Work request: Retype exactly the lines that run from the start of the data to the line holding "- **From Dashboard**: Quick", including both, and only those.

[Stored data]

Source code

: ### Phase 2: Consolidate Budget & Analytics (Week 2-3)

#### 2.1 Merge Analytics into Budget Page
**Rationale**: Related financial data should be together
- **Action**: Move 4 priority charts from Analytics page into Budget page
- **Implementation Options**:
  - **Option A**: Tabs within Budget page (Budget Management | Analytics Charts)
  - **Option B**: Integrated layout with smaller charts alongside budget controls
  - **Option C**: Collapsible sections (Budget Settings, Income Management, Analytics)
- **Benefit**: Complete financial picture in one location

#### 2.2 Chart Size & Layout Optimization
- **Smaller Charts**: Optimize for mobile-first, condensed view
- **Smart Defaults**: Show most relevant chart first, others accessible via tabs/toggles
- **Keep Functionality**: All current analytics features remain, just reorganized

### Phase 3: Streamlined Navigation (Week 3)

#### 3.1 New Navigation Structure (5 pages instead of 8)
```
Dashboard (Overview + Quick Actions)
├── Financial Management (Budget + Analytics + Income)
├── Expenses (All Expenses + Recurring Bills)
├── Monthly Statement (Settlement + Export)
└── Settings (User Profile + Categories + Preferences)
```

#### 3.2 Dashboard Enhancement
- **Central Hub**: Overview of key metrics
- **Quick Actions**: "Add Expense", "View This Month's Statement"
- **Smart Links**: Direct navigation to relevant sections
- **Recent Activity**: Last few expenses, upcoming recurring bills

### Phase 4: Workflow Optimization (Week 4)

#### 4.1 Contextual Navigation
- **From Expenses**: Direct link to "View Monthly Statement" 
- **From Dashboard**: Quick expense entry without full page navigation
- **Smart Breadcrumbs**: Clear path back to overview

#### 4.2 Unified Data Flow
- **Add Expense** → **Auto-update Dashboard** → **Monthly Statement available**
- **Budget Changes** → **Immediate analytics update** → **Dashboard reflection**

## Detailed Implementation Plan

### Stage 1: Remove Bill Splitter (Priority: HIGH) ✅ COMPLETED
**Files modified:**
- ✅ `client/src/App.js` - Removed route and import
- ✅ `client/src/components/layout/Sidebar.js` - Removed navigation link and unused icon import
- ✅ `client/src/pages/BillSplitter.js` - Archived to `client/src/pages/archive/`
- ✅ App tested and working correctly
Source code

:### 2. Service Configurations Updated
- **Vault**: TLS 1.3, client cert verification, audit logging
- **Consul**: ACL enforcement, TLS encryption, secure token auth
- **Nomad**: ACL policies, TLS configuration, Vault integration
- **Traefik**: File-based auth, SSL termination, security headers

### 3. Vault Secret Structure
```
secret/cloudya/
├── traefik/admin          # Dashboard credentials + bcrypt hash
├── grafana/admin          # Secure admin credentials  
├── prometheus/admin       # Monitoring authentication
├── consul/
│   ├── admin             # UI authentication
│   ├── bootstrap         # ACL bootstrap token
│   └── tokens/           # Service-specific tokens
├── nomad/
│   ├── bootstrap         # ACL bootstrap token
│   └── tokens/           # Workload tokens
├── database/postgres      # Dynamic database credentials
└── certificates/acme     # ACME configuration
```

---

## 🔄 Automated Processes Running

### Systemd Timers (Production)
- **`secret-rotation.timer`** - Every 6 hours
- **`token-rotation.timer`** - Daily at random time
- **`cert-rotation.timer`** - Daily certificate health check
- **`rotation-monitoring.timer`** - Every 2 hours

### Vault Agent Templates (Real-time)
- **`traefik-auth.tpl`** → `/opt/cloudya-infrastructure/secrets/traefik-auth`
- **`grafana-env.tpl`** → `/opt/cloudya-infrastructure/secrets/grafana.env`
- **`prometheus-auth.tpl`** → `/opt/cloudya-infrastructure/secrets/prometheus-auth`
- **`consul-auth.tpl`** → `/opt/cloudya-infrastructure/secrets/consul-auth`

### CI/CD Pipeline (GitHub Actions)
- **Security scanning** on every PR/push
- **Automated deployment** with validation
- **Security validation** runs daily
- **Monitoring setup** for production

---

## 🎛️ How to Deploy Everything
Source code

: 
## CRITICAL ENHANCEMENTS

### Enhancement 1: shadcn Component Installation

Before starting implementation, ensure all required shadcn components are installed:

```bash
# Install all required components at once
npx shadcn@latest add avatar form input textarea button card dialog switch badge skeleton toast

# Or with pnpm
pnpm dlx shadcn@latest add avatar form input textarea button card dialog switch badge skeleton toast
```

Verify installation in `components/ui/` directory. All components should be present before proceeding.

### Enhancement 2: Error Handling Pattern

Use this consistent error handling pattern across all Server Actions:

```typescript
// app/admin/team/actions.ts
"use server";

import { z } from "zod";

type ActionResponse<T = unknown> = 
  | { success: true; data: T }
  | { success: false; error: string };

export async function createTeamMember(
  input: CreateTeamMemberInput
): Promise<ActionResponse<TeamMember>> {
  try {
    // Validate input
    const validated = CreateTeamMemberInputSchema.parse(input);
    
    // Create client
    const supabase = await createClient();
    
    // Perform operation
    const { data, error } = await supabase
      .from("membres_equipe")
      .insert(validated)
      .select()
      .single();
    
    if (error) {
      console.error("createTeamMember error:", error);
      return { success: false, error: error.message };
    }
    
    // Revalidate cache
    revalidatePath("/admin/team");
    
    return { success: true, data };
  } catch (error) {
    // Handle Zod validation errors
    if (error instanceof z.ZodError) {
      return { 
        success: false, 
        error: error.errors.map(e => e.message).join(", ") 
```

Solution to this task:
Source code

: ### Phase 2: Consolidate Budget & Analytics (Week 2-3)

#### 2.1 Merge Analytics into Budget Page
**Rationale**: Related financial data should be together
- **Action**: Move 4 priority charts from Analytics page into Budget page
- **Implementation Options**:
  - **Option A**: Tabs within Budget page (Budget Management | Analytics Charts)
  - **Option B**: Integrated layout with smaller charts alongside budget controls
  - **Option C**: Collapsible sections (Budget Settings, Income Management, Analytics)
- **Benefit**: Complete financial picture in one location

#### 2.2 Chart Size & Layout Optimization
- **Smaller Charts**: Optimize for mobile-first, condensed view
- **Smart Defaults**: Show most relevant chart first, others accessible via tabs/toggles
- **Keep Functionality**: All current analytics features remain, just reorganized

### Phase 3: Streamlined Navigation (Week 3)

#### 3.1 New Navigation Structure (5 pages instead of 8)
```
Dashboard (Overview + Quick Actions)
├── Financial Management (Budget + Analytics + Income)
├── Expenses (All Expenses + Recurring Bills)
├── Monthly Statement (Settlement + Export)
└── Settings (User Profile + Categories + Preferences)
```

#### 3.2 Dashboard Enhancement
- **Central Hub**: Overview of key metrics
- **Quick Actions**: "Add Expense", "View This Month's Statement"
- **Smart Links**: Direct navigation to relevant sections
- **Recent Activity**: Last few expenses, upcoming recurring bills

### Phase 4: Workflow Optimization (Week 4)

#### 4.1 Contextual Navigation
- **From Expenses**: Direct link to "View Monthly Statement" 
- **From Dashboard**: Quick expense entry without full page navigation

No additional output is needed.